Data supplied |
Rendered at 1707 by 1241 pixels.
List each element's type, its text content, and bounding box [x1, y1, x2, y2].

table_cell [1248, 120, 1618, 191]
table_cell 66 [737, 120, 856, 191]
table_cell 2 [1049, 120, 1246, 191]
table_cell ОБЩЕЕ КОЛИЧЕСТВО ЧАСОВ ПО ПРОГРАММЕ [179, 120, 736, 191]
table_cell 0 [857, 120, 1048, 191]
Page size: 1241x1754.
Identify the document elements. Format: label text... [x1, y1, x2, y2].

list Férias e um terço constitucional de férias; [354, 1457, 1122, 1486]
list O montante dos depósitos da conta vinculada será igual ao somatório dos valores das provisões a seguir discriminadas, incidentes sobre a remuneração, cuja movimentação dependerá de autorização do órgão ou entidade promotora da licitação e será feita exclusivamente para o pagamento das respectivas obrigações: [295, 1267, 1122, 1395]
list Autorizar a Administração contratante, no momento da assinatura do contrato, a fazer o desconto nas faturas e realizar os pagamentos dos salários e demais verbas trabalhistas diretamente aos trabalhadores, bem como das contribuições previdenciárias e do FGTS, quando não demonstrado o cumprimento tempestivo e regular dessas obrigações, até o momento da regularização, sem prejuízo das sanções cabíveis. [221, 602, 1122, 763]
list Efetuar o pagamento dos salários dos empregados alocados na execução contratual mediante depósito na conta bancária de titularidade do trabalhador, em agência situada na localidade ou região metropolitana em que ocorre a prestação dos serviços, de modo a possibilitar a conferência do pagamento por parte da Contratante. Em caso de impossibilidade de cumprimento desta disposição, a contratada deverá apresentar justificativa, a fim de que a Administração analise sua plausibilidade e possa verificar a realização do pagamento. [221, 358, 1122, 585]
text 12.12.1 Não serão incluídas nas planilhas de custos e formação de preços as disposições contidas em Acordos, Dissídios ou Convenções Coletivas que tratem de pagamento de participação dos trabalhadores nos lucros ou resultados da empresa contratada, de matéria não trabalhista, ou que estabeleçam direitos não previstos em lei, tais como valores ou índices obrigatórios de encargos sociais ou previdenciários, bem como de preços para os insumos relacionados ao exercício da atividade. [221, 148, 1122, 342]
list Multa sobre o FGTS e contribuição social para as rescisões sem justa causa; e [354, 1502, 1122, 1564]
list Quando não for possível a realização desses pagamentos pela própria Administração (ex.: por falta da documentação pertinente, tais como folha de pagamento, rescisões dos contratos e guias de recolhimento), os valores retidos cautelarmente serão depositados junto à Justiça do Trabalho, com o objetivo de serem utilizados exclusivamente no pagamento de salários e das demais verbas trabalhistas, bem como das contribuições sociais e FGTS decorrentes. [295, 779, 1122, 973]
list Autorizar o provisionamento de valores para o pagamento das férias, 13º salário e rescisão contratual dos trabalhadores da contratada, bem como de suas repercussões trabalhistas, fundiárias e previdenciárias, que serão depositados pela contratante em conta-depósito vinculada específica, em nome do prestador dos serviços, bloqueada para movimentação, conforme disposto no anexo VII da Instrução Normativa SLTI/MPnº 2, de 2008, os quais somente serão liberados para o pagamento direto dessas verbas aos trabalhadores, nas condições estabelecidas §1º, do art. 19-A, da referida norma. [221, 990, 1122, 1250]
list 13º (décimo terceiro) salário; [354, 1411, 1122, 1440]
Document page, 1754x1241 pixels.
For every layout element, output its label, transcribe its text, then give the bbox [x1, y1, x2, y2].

Work instructions | For the string "cumprimento", find every line of the material that contains it, and copy each one.

Answer to this task |
list Autorizar a Administração contratante, no momento da assinatura do contrato, a fazer o desconto nas faturas e realizar os pagamentos dos salários e demais verbas trabalhistas diretamente aos trabalhadores, bem como das contribuições previdenciárias e do FGTS, quando não demonstrado o cumprimento tempestivo e regular dessas obrigações, até o momento da regularização, sem prejuízo das sanções cabíveis. [221, 602, 1122, 763]
list Efetuar o pagamento dos salários dos empregados alocados na execução contratual mediante depósito na conta bancária de titularidade do trabalhador, em agência situada na localidade ou região metropolitana em que ocorre a prestação dos serviços, de modo a possibilitar a conferência do pagamento por parte da Contratante. Em caso de impossibilidade de cumprimento desta disposição, a contratada deverá apresentar justificativa, a fim de que a Administração analise sua plausibilidade e possa verificar a realização do pagamento. [221, 358, 1122, 585]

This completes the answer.